Assinale a alternativa em que o texto explica os sentidos das relações amorosas descritas acima.
a) “Hoje as artes de expressão não são as únicas que se propõem às mulheres; muitas delas tentam atividades criadoras. A situação da mulher predispõe-na a procurar uma salvação na literatura e na arte. Vivendo à margem do mundo masculino, não o apreende em sua figura universal e sim através de uma visão singular; ele é para ela, não um conjunto de utensílios e conceitos e sim uma fonte de sensações e emoções; ela interessa-se pelas qualidades das coisas no que têm de gratuito e secreto […]”. (BEAUVOIR, S. O segundo sexo. 5 ed. São Paulo: Nova Fronteira, 1980. p. 473.)
b) “Hoje, no entanto, existe uma renovação, o que significa dizer que os cientistas, quando chegam através do seu conhecimento a esses problemas fundamentais, tentam por si próprios compreendê-los e fazem um apelo à sua própria reflexão. Nos próximos anos, por exemplo, após as experiências do Aspecto, a discussão sobre o espaço e sobre o tempo – problemas filosóficos – vai ser retomada”. (MORIN, E. A inteligência da complexidade. 2. ed. São Paulo: Peirópolis, 2000. p. 37.)
c) “Nova era demográfica de declínio populacional não catastrófico pode estar alvorecendo. Fome, epidemias, enchentes, vulcões e guerras cobraram seu preço no passado, mas que grandes populações não se reproduzam por escolha individual é uma mudança histórica notável.
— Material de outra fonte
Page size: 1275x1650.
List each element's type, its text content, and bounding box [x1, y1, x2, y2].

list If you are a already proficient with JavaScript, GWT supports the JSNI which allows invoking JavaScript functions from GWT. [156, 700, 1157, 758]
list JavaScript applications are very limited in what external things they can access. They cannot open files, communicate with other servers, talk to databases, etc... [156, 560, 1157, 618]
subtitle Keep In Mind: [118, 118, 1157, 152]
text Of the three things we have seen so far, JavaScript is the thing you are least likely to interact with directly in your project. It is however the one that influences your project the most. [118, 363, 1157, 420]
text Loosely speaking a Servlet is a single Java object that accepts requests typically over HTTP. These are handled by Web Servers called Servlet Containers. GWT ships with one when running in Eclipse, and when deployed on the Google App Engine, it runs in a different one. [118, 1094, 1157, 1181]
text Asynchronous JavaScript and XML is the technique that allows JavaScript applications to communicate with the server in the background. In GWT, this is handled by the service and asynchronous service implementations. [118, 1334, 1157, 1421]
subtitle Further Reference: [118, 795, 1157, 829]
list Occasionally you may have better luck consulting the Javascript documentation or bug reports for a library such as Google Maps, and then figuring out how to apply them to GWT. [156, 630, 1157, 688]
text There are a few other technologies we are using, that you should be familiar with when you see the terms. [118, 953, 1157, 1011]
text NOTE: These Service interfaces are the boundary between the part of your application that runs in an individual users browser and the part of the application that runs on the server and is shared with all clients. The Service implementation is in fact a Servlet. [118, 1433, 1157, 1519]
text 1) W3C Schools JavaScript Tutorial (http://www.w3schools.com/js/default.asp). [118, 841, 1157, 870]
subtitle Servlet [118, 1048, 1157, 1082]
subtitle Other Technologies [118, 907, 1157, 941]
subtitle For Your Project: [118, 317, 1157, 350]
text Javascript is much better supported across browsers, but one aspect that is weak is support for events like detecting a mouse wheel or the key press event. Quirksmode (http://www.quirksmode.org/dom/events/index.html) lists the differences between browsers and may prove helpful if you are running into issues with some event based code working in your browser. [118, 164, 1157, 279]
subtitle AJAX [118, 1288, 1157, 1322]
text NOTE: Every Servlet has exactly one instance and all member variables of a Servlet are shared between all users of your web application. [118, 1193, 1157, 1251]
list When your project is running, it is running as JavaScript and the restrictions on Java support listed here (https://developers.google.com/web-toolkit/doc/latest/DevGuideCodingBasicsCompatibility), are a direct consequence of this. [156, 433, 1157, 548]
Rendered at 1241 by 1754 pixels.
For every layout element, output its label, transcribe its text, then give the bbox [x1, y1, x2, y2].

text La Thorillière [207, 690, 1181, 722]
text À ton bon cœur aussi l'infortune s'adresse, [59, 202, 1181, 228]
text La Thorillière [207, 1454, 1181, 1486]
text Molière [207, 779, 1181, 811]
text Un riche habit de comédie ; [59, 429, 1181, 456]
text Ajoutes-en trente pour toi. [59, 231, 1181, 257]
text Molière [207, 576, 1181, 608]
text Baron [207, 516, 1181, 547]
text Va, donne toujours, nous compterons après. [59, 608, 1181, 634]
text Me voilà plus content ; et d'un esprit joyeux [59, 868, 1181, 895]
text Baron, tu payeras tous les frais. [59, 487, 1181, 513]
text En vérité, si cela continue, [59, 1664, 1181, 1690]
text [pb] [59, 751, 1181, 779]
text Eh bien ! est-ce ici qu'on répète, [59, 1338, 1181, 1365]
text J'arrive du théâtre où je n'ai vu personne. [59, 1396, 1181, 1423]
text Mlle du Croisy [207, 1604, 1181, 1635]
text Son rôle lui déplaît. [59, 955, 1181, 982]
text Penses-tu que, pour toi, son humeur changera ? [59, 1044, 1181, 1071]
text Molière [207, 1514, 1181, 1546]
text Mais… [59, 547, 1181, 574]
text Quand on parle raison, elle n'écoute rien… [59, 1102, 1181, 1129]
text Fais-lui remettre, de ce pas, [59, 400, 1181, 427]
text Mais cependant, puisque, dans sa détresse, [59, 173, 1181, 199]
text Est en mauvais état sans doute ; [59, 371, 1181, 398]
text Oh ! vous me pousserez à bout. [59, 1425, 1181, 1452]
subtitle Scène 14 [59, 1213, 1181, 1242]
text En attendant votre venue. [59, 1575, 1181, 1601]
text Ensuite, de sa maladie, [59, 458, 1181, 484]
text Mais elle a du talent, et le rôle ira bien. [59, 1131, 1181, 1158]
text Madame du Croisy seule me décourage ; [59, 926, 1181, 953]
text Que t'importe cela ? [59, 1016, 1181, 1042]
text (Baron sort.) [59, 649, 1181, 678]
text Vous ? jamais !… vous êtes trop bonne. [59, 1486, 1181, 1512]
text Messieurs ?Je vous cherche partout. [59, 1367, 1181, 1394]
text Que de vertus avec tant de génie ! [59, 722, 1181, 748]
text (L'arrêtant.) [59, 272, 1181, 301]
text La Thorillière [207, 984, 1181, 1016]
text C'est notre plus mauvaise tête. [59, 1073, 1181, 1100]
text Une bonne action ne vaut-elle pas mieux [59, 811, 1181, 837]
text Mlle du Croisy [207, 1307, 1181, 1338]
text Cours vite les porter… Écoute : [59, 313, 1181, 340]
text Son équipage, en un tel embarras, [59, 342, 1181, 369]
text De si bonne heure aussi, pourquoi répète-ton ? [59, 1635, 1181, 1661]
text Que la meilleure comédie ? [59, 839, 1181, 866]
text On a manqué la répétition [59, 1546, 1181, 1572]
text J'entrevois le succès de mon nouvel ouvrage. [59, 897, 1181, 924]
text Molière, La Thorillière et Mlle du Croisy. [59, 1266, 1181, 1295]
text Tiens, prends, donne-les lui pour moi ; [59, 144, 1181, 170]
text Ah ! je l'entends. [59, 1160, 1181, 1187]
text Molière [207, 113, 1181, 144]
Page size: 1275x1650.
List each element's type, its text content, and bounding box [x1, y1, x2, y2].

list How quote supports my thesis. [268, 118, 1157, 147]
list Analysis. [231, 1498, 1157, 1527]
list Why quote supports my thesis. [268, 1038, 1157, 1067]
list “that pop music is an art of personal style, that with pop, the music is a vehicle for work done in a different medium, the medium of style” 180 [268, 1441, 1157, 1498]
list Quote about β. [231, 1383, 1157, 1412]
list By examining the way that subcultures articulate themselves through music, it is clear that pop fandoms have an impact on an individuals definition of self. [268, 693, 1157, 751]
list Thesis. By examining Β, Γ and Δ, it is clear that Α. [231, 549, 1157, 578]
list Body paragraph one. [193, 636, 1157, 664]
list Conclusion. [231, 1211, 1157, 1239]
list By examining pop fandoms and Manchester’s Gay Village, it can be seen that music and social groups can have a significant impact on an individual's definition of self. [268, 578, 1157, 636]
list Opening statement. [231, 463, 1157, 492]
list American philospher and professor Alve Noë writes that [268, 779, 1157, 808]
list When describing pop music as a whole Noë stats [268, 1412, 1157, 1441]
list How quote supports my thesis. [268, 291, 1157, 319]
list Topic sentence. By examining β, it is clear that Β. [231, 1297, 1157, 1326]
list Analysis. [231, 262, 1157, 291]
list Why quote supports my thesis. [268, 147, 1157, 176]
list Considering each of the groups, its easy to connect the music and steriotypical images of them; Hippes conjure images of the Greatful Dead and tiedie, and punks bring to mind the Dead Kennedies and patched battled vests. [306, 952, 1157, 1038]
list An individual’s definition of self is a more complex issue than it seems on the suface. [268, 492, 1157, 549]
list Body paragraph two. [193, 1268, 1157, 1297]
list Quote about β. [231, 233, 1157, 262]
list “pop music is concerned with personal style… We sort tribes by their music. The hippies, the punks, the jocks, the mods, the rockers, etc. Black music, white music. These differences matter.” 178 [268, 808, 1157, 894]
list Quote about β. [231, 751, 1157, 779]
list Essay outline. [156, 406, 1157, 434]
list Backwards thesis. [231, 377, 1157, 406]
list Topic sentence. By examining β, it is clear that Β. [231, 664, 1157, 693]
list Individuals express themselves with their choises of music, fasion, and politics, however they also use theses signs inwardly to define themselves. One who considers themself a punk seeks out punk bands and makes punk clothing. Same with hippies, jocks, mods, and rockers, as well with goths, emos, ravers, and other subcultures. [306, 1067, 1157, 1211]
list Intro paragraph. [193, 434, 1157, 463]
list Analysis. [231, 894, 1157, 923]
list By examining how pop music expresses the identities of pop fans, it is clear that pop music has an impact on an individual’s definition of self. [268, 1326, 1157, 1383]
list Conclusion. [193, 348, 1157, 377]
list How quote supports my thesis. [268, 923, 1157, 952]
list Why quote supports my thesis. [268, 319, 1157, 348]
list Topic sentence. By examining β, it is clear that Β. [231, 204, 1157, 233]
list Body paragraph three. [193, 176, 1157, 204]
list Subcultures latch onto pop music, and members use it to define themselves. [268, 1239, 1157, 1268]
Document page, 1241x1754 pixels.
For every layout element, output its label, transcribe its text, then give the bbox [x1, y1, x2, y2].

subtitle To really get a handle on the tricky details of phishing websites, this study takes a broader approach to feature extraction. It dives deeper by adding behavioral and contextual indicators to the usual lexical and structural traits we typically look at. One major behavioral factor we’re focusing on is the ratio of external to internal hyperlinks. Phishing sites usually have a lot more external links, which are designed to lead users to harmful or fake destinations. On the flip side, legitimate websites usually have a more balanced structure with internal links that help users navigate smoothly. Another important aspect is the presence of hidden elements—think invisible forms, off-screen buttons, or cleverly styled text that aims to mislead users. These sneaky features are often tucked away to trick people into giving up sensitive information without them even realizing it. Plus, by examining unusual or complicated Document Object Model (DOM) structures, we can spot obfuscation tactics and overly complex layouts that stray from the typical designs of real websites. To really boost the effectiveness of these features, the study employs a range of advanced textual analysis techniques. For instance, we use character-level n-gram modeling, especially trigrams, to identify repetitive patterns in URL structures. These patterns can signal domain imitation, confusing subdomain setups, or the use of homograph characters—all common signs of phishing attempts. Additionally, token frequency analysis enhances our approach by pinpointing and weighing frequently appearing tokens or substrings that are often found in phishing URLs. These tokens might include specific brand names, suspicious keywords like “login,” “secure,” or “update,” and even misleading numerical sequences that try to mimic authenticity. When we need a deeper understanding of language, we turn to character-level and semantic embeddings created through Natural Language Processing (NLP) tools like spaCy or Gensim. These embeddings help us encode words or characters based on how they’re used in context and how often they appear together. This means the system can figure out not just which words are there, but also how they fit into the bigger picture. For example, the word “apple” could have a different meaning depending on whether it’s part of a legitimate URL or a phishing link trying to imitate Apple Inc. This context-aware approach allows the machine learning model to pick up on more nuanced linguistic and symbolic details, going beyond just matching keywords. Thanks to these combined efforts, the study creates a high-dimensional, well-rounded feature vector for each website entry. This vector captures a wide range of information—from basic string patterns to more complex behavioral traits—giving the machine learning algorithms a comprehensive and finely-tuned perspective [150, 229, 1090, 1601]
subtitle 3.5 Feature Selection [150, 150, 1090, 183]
Na Europa Ocidental, esse padrão está se estabelecendo em tempos de paz, sob condições de grande prosperidade, embora, sejam ainda visíveis oscilações conjunturais, significativas na depressão escandinava do início dos anos de 1990.” (THERBORN, G. Sexo e poder. São Paulo: Contexto, 2006. p. 446).
d) “É assim numa cultura consumista como a nossa, que favorece o produto para o uso imediato, o prazer passageiro, a satisfação instantânea, resultados que não exijam esforços prolongados, receitas testadas, garantias de seguro total e devolução do dinheiro. A promessa de aprender a arte de amar é a oferta (falsa, enganosa, mas que se deseja ardentemente que seja verdadeira) de construir a ’experiência amorosa’ à semelhança de outras mercadorias, que fascinam e seduzem exibindo todas essas características e prometem desejo sem ansiedade, esforço sem suor e resultados sem esforço.
(BAUMAN, Z. Amor líquido. Rio de Janeiro: Zahar, 2004. p.21-22).
e) “Viver na grande metrópole significa enfrentar a violência que ela produz, expande e exalta, no mesmo pacote em que gera e acalenta as criações mais sublimes da cultura.[…] Nesse sentido, talvez a primeira violência de que somos vítima, já no início do dia, é o jornalismo, sempre muito sequioso de retratar e reportar, nos mínimos detalhes, o que de mais contundente e chocante a humanidade produziu no dia anterior […]”. (NAFFAH NETO, A. Violência e ressentimento. In: CARDOSO, I. et al (Orgs). Utopia e mal-estar na cultura. São Paulo: Hucitec, 1997. p. 99.)